Dataset excerpts:
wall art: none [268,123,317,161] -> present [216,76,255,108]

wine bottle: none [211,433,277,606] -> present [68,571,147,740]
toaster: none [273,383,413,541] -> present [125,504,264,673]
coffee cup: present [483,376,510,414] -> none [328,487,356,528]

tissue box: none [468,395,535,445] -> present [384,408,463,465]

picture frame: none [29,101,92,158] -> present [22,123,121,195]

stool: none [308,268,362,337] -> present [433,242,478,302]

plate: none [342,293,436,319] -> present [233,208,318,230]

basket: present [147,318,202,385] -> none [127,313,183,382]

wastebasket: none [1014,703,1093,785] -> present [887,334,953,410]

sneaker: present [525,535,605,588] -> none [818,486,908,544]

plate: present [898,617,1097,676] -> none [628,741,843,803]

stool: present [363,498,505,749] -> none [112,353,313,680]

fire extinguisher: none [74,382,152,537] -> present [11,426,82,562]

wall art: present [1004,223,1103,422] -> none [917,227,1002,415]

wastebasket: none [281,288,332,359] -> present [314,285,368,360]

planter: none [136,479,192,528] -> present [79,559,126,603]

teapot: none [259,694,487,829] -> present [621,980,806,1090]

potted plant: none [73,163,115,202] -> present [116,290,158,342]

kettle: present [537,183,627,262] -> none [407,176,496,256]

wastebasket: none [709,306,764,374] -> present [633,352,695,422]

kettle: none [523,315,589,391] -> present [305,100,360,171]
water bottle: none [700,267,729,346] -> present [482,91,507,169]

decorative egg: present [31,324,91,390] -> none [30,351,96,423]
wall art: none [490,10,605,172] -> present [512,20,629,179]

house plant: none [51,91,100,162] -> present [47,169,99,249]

TASK PROMPT> Beginning at the line above with "wine bottle: none" and finishing at the line with "basket: present [147,318,202,385]", return each line exactly and return nothing else.

THE ANSWER>
wine bottle: none [211,433,277,606] -> present [68,571,147,740]
toaster: none [273,383,413,541] -> present [125,504,264,673]
coffee cup: present [483,376,510,414] -> none [328,487,356,528]

tissue box: none [468,395,535,445] -> present [384,408,463,465]

picture frame: none [29,101,92,158] -> present [22,123,121,195]

stool: none [308,268,362,337] -> present [433,242,478,302]

plate: none [342,293,436,319] -> present [233,208,318,230]

basket: present [147,318,202,385] -> none [127,313,183,382]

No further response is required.